Cloud life cycles and glaciation observed by satellite

The temporal evolution of convective clouds, from initiation via glaciation to dissipation, is inferred using geostationary space-based measurements

Clouds have a large impact on our climate. Nevertheless their interaction with the environment is still poorly understood and disagreements still persist between observations and numerical models. For example, it is difficult to quantify the temperature at which clouds transition from liquid to ice. Between -38ºC and 0ºC, clouds can be composed of liquid cloud droplets, ice crystals, or a mixture of both but the theory fails to predict observations. In the ERC Starting Grant C2Phase (Closure of Cloud Phase) in the cloud physics group in the Institute of Meteorology and Climate Research, we compare and combine satellite observations and numerical models to investigate the evolution of clouds under different environments.

Satellites usually give a snapshot of microphysical properties of clouds at one time step during their lifetime. Therefore, statistical tools infer clouds evolution during their life cycle from a composite of several clouds and the comparison with numerical models of clouds is difficult. Geostationary satellites observe continuously the same region of the Earth (as shown in the video), therefore, detected clouds can be tracked over time. In the study, we temporally track the properties of 796 convective clouds over Europe from a tracking algorithm based on the geostationary satellite SEVIRI as shown in the video as an example.

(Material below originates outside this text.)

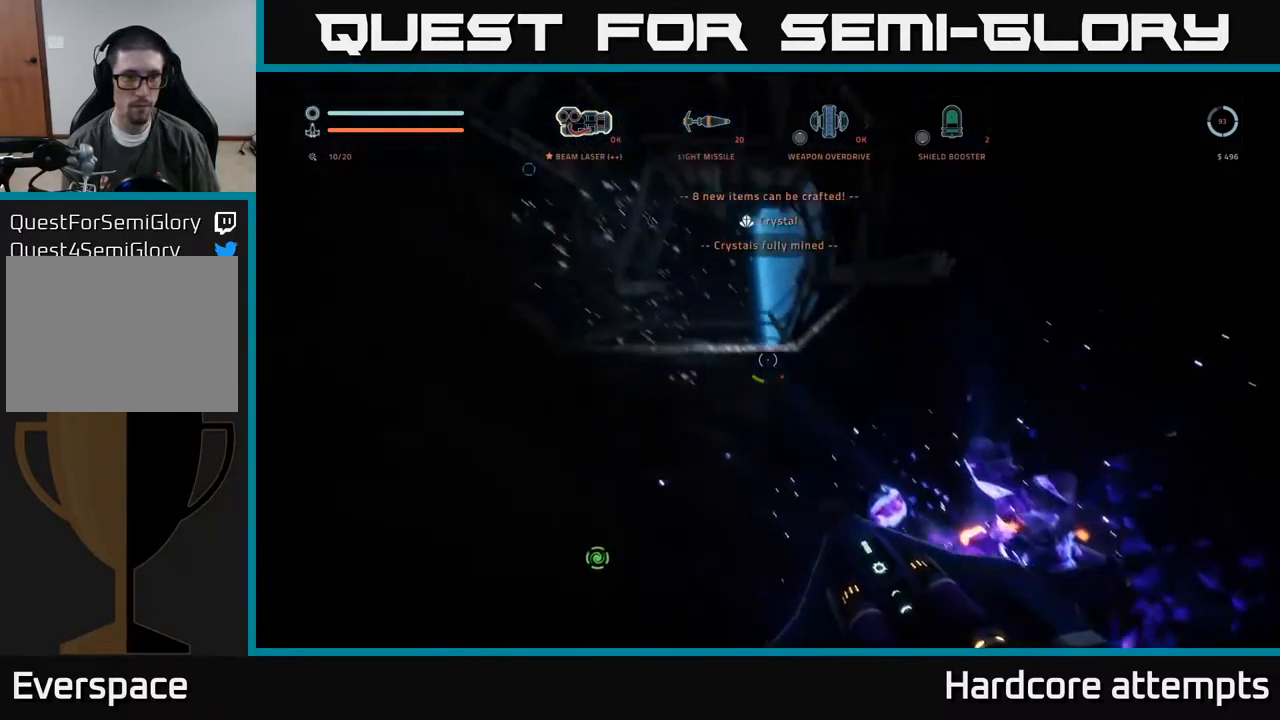
{"buttons": [], "left_stick": "up-right", "right_stick": "left", "events": [[17, "right_stick", "center"], [450, "left_stick", "up-right"], [467, "right_stick", "left"]]}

We are able to study the same clouds from their initiation to their dissipation including their transition from liquid to ice with a temporal resolution of 15 minutes. Therefore, we are able to retrieve and quantify the averaged evolution of clouds as shown in the figure. After condensation, cloud droplet size increases, the cloud becomes thicker, and the top rises. When the glaciation of cloud droplets to ice crystals starts, the cloud top rises rapidly. After the phase transition, the cloud top continues to rise slowly and the cloud spreads. At the mature stage, the cloud is thick, the ice crystal size decreases and the cloud continues to spread to form an anvil. 

Our study finds that, on average, clouds freeze at -21.6ºC and that the size of cloud droplets has a large impact on the temperature of glaciation: The larger the cloud droplets, the higher the temperature of glaciation. Our results help to better understand how clouds transition from liquid to ice and will support the parametrization of numerical models and their validation to predict the impact of clouds on the climate. For example, previous studies have shown that the uncertainty on the cloud glaciation temperature is responsible for 20 to 60% of the uncertainty of the equilibrium climate sensitivity, i. e. how much the Earth’s climate will cool or warm after an increase in carbon dioxide concentration.

 

Figure caption: Temporal evolution of the properties of clouds over Europe. Blue circles represent cloud droplets, hexagons represent ice crystals, yellow arrows represent the cloud area spread, green arrows represent the vertical extend of clouds, and the gray scale represent the optical thickness of the mean cloud. The time t0 represents the thermodynamic phase transition of the cloud from liquid to ice.

 

Video Caption: Top temperature of liquid and ice clouds observed over the SEVIRI disk.